_Your instructions_
Every line that appears in the listing is to be set down verbatim.

_Data extract_
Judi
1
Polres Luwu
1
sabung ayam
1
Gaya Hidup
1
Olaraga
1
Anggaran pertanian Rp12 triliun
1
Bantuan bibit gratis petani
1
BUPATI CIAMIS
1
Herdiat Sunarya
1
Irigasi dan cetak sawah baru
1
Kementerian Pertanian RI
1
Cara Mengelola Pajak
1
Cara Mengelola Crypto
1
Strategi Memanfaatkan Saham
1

_Solution to the problem_
Judi
1
Polres Luwu
1
sabung ayam
1
Gaya Hidup
1
Olaraga
1
Anggaran pertanian Rp12 triliun
1
Bantuan bibit gratis petani
1
BUPATI CIAMIS
1
Herdiat Sunarya
1
Irigasi dan cetak sawah baru
1
Kementerian Pertanian RI
1
Cara Mengelola Pajak
1
Cara Mengelola Crypto
1
Strategi Memanfaatkan Saham
1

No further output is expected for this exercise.